En début de programme, on a eu droit à un poème symphonique d’une autre artiste russe : Lera Auerbach est une surdouée cumulant les fonctions exigeantes de compositrice, cheffe d’orchestre, pianiste, poétesse et artiste visuelle. Icarus, son œuvre au programme, avait été créée en juillet 2011 par l’Orchestre symphonique du festival de Verbier (en Suisse) sous la direction d’un certain Charles Dutoit. Inspirée du mythe d’Icare, cette œuvre substantielle a le pouvoir de plaire aux mélomanes plus conservateurs car elle maintient plusieurs balises de la musique consonante tout en explorant des zones rythmiques, harmoniques et timbrales nettement plus audacieuse. Rien à voir avec le post-romantisme, encore moins avec le néo-classicisme, donc; on a plutôt affaire à un continuum contemporain très inspiré, avec le souci de paver la voie du mélomane de la musique symphonique moderne vers la musique orchestrale d’aujourd’hui, sans cette nostalgie ronflante qui étouffe trop souvent les perceptions soi disant expertes.

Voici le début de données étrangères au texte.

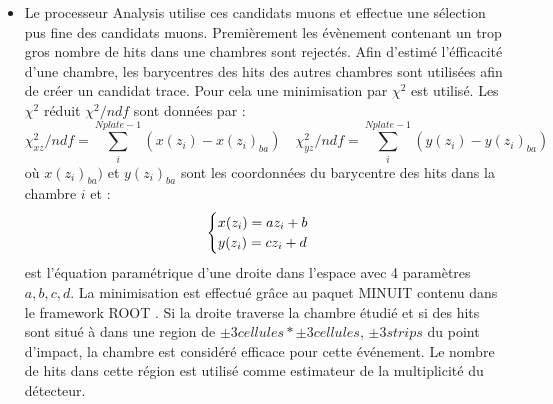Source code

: \begin{itemize}[label=$\bullet$]
	\item Le processeur Analysis utilise ces candidats muons et effectue une sélection pus fine des candidats muons. Premièrement les évènement contenant un trop gros nombre de hits dans une chambres sont rejectés. Afin d'estimé l'éfficacité d'une chambre, les barycentres des hits des autres chambres sont utilisées afin de créer un candidat trace. Pour cela une minimisation par $\chi^2$ est utilisé. Les $\chi^2$ réduit $\chi^2/ndf$ sont données par :
	\begin{equation}
	\chi_{xz}^2/ndf=\sum_i^{Nplate-1}(x(z_{i})-x(z_{i})_{ba}) \quad \chi_{yz}^2/ndf=\sum_i^{Nplate-1}(y(z_{i})-y(z_{i})_{ba})
	\end{equation}
	où $x(z_{i})_{ba})$ et $y(z_{i})_{ba}$ sont les coordonnées du barycentre des hits dans la chambre $i$ et :
\begin{equation}
\begin{cases}
\strut x(z_i)=az_i+b\\
y(z_i)=cz_i+d
\end{cases}
\end{equation}
est l'équation paramétrique d'une droite dans l'espace avec 4 paramètres $a,b,c,d$. La minimisation est effectué grâce au paquet MINUIT \cite{James:2004xla} contenu dans le framework ROOT \cite{BRUN199781}.
Si la droite traverse la chambre étudié et si des hits sont situé à dans une region de $\pm 3 cellules*\pm 3 cellules$, $\pm 3 strips$ du point d'impact, la chambre est considéré efficace pour cette événement. Le nombre de hits dans cette région est utilisé comme estimateur de la multiplicité du détecteur.
\end{itemize}
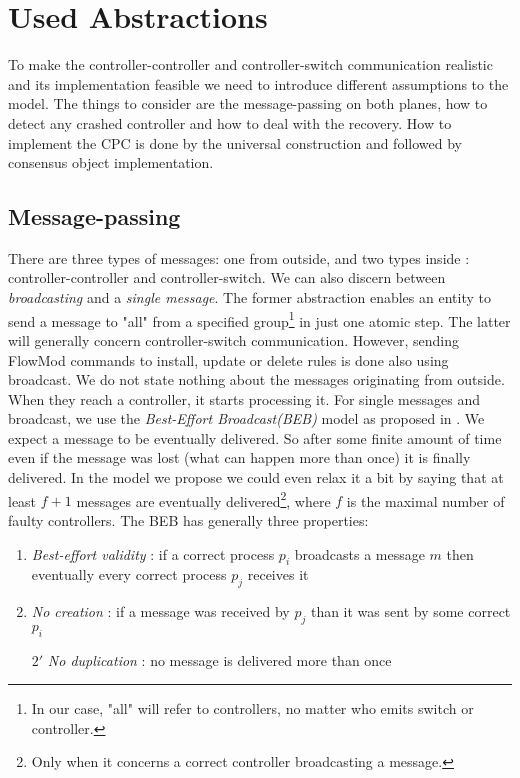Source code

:\documentclass{article}
\theoremstyle{remark}
\begin{document}
\section{Used Abstractions}
To make the controller-controller and controller-switch communication realistic and its implementation feasible we need to introduce different assumptions to the model. The things to consider are the message-passing on both planes, how to detect any crashed controller and how to deal with the recovery. How to implement the CPC is done by the universal construction and followed by consensus object implementation. 

\subsection{Message-passing}
There are three types of messages: one from outside, and two types inside : controller-controller and controller-switch. We can also discern between \emph{broadcasting} and a \emph{single message}. The former abstraction enables an entity to send a message to "all" from a specified group\footnote{In our case, "all" will refer to controllers, no matter who emits switch or controller.} in just one atomic step. The latter will generally concern controller-switch communication. However, sending FlowMod commands to install, update or delete rules is done also using broadcast. 
We do not state nothing about the messages originating from outside. When they reach a controller, it starts processing it. For single messages and broadcast, we use the \emph{Best-Effort Broadcast(BEB)} model as proposed in \cite{Guerraoui:2010:IRD:1951643}. We expect a message to be eventually delivered. So after some finite amount of time even if the message was lost (what can happen more than once) it is finally delivered. In the model we propose we could even relax it a bit by saying that at least $f+1$ messages are eventually delivered\footnote{Only when it concerns a correct controller broadcasting a message.}, where $f$ is the maximal number of faulty controllers. 
The BEB has generally three properties:
\begin{enumerate}
\item \emph{Best-effort validity} : if a correct process $p_i$ broadcasts a message $m$ then eventually every correct process $p_j$ receives it
\item \emph{No creation} : if a message was received by $p_j$ than it was sent by some correct $p_i$
\item[$2'$] \emph{No duplication} : no message is delivered more than once
\end{enumerate}
\end{document}
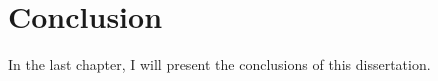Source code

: \chapter{Conclusion}%
\label{chapter:conclusion}

\begin{introduction}
In the last chapter, I will present the conclusions of this dissertation.
\end{introduction} 


 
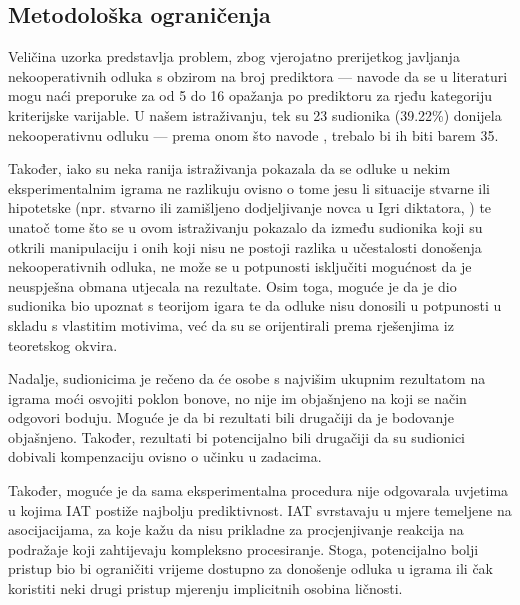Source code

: \documentclass[a4paper, 12pt]{report}
\begin{document}
\subsection{Metodološka ograničenja}

Veličina uzorka predstavlja problem, zbog vjerojatno prerijetkog javljanja
nekooperativnih odluka s obzirom na broj prediktora --- \citet{orme2009multiple}
navode da se u literaturi mogu naći preporuke za od 5 do 16 opažanja po prediktoru za
rjeđu kategoriju kriterijske varijable. U našem istraživanju, tek su 23 sudionika
(39.22\%) donijela nekooperativnu odluku --- prema onom što navode
\citet{orme2009multiple}, trebalo bi ih biti barem 35. 

Također, iako su neka ranija istraživanja pokazala da se
odluke u nekim eksperimentalnim igrama ne razlikuju ovisno o tome jesu li
situacije stvarne ili hipotetske (npr. stvarno ili zamišljeno dodjeljivanje
novca u Igri diktatora, \citealp{ben2008economic}) te unatoč tome što se
u ovom istraživanju pokazalo da između sudionika koji su otkrili manipulaciju i
onih koji nisu ne postoji razlika u učestalosti donošenja nekooperativnih
odluka, ne može se u potpunosti isključiti mogućnost da je neuspješna obmana
utjecala na rezultate. Osim toga, moguće je da je dio sudionika bio upoznat s
teorijom igara te da odluke nisu donosili u potpunosti u skladu s vlastitim
motivima, već da su se orijentirali prema rješenjima iz teoretskog okvira. 

Nadalje, sudionicima je rečeno da će osobe s najvišim ukupnim rezultatom na
igrama moći osvojiti poklon bonove, no nije im objašnjeno na koji se način
odgovori boduju. Moguće je da bi rezultati bili drugačiji da je bodovanje
objašnjeno. Također, rezultati bi potencijalno bili drugačiji da su sudionici
dobivali kompenzaciju ovisno o učinku u zadacima.

Također, moguće je da sama eksperimentalna procedura nije odgovarala uvjetima u
kojima IAT postiže najbolju prediktivnost. \citet{uhlmann2012getting} IAT
svrstavaju u mjere temeljene na asocijacijama, za koje kažu da nisu prikladne za
procjenjivanje reakcija na podražaje koji zahtijevaju kompleksno procesiranje.
Stoga, potencijalno bolji pristup bio bi ograničiti vrijeme dostupno za
donošenje odluka u igrama ili čak koristiti neki drugi pristup mjerenju
implicitnih osobina ličnosti.
\end{document}
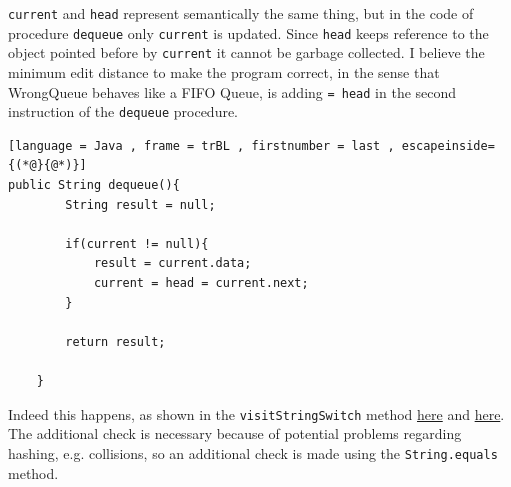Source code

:\documentclass[11pt]{article}
\begin{document}
\begin{question}


\verb|current| and \verb|head| represent semantically the same thing, but in the code of procedure \verb|dequeue| only \verb|current| is updated. Since \verb|head| keeps reference to the object pointed before by \verb|current| it cannot be garbage collected. I believe the minimum edit distance to make the program correct, in the sense that WrongQueue behaves like a FIFO Queue, is adding \verb|= head| in the second instruction of the \verb|dequeue| procedure.

\begin{lstlisting}[language = Java , frame = trBL , firstnumber = last , escapeinside={(*@}{@*)}]
public String dequeue(){
        String result = null;
        
        if(current != null){
            result = current.data;
            current = head = current.next;
        }

        return result;
	    
    }
\end{lstlisting}

\end{question}

\newpage

\begin{question}



Indeed this happens, as shown in the \verb|visitStringSwitch| method \href{https://github.com/openjdk/jdk/blob/309b929147e7dddfa27879ff31b1eaad271def85/src/jdk.compiler/share/classes/com/sun/tools/javac/comp/Lower.java#L3940}{here} and \href{https://hg.openjdk.org/jdk7u/jdk7u/langtools/file/41b81b3e37cd/src/share/classes/com/sun/tools/javac/comp/Lower.java#l3397}{here}.\\
The additional check is necessary because of potential problems regarding hashing, e.g. collisions, so an additional check is made using the \verb|String.equals| method.


\end{question}
\end{document}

En deuxième partie de programme, Rafael Payare et l’OSM ont exécuté la Symphonie no 1 en ré majeur, dite Titan. rappelons que le processus de création de l’œuvre fut jadis relativement laborieux, soit de 1884 à 1906, année de sa version définitive en quatre mouvements. Au début de sa carrière de symphoniste, Gustav Mahler était tributaire de la période romantique qui l’avait précédé et sa facture orchestrale naissait dans un effort normal de synthèse de ses connaissances profondes. L’identité mahlérienne n’y était pas encore parfaitement affirmée d’entrée de jeu, les citations stylistiques (canons, valses, musique traditionnelle juive, entre autres) ne se fondaient pas toujours dans un tout parfaitement fluide, quoique tous les bourgeons de la façon Mahler étaient visibles. Cela dit, cette « synthèse » demeurait et demeure au-dessus de la moyenne symphonique de l’époque de sa conception, inutile d’ajouter que son exécution sera toujours pertinente. Celle de l’OSM? Jeudi soir, elle était fort défendable mais on ne peut conclure à une exécution aussi achevée et aussi mémorable que celle de la Symphonie no 5 en do dièse mineur de Mahler, en mars dernier.